# Now, here is a fun job!



## Ardie/WI (May 10, 2002)

Today, I'm cleaning the exhaust fan over the stove. It was a charcoal filter. It's gross and smells.

Roger is going to pull the stove out. It's a good chance to clean under there anyway and replace the mousetrap. I'll clean the sides of the stove and back too.

To clean the fan, I actually sit under it and reach up with a strong degreaser and paper towels for the first cleaning. I follow up with rags and more cleaner.

Wish me luck!

When that's done, I'm steam cleaning the bathroom shower liner.


----------



## Queen Bee (Apr 7, 2004)

Ok!
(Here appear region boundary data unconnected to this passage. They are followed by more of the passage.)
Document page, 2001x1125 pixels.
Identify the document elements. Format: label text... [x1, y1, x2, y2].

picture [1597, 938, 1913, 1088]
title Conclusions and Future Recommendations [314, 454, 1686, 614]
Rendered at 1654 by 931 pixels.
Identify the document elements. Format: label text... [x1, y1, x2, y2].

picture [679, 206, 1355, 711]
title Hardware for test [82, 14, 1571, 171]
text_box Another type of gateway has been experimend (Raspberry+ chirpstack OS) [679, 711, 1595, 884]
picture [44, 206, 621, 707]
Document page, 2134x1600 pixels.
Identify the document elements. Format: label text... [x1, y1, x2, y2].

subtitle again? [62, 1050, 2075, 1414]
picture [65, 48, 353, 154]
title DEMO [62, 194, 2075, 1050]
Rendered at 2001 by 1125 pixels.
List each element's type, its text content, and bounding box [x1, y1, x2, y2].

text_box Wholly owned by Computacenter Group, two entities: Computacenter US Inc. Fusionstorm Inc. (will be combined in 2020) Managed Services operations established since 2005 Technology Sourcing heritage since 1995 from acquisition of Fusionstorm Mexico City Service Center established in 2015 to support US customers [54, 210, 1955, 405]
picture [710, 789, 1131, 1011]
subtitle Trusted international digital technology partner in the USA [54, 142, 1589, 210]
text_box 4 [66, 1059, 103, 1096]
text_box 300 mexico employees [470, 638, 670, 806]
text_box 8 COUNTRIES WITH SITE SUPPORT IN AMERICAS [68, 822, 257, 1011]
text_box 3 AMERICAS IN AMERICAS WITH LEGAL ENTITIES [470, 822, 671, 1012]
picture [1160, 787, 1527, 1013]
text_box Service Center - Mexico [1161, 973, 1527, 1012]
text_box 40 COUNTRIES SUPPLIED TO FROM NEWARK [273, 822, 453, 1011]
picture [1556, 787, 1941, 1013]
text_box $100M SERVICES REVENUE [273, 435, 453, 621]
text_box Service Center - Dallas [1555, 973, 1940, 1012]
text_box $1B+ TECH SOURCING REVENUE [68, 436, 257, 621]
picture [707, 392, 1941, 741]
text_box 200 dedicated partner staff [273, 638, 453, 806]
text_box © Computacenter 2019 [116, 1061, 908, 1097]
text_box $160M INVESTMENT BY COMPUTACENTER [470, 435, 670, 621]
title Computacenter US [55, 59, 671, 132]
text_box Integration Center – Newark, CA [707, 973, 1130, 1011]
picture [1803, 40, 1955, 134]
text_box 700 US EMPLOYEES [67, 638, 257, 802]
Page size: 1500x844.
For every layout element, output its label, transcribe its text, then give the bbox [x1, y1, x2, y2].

You sound like you enjoy this and I have one that hasn't been moved in a yr... so when you are finished w/ yours--come on down to NC and I'll let you clean behind my stove...JUST for fun...  

Really, I have stove and frig to be cleaned in Jan.. under/behind and sides...Queen Bee 

PS take care to protect your eyes when doing this..


----------



## Ardie/WI (May 10, 2002)

The fan wasn't too hard to clean after all! Roger moved the stove and then took the fan out of it's mounting and placed it upside-down on an old card table! It was disgusting!

I cleaned the majority of it with a product called Bamm degreaser and cheap toweling and followed it up with a vinegar/water cleaning. It looks and smells great.

Next is the shower liner. I'll see how steam works on soap scum!


----------



## Ardie/WI (May 10, 2002)

Ardie/WI said:


> The fan wasn't too hard to clean after all! Roger moved the stove and then took the fan out of it's mounting and placed it upside-down on an old card table! It was disgusting!
> 
> I cleaned the majority of it with a product called Bamm degreaser and cheap toweling and followed it up with a vinegar/water cleaning. It looks and smells great.
> 
> Next is the shower liner. I'll see how steam works on soap scum!


Note to self: Clean shower curtain liner more often!


----------



## Queen Bee (Apr 7, 2004)

I throw my liner in the washer, warm water and det. on delicate. It comes out clean but wrinkled.. So, I shake it really well and hang it up in the tub.. Never had one tear up but I guess it could happen. I always think if it tears up--it was time for a new one.. I have also washed several of the people I used to do private duty for.. Most of the time they come out great...Queen Bee


----------



## farmergirl (Aug 2, 2005)

I also wash the show curtain we have in the washing machine. It's a kind of water-resistant, tight weave fabric, and comes out nice and clean from the washer. I then hang it on the clothesline to air dry.


----------



## Ardie/WI (May 10, 2002)

My liner never comes out as soap free as I want it to be if I use the washer.

I layed it out section by section, sprayed a soap scum remover on it, let it sit a bit , steamed it and wiped it dry. It came out sparkling clean - like new.

(There should be a law against soap scum!)


----------



## vtfarma (May 6, 2003)

Queen Bee said:


> I throw my liner in the washer, warm water and det. on delicate. It comes out clean but wrinkled.. So, I shake it really well and hang it up in the tub.. Never had one tear up but I guess it could happen. I always think if it tears up--it was time for a new one.. I have also washed several of the people I used to do private duty for.. Most of the time they come out great...Queen Bee


Queen Bee, I may be confused but wouldn't washing someone you are caring for in the washer border on abuse?  


I, too, have washed my liner in the washer with no problems - I have also shredded them before. I tend to take an extra minute when I am in the shower and clean it with a little scrub brush I keep in there just for that purpose. Besides it really is the only time someone isn't hollering that they need something or did I see that or....
Laurie


----------



## Queen Bee (Apr 7, 2004)

:shrug: :help: What can I say? I did not read my post before I hit submit.. It was their shower liners --NOT the people! Forgive me...  Queen Bee


----------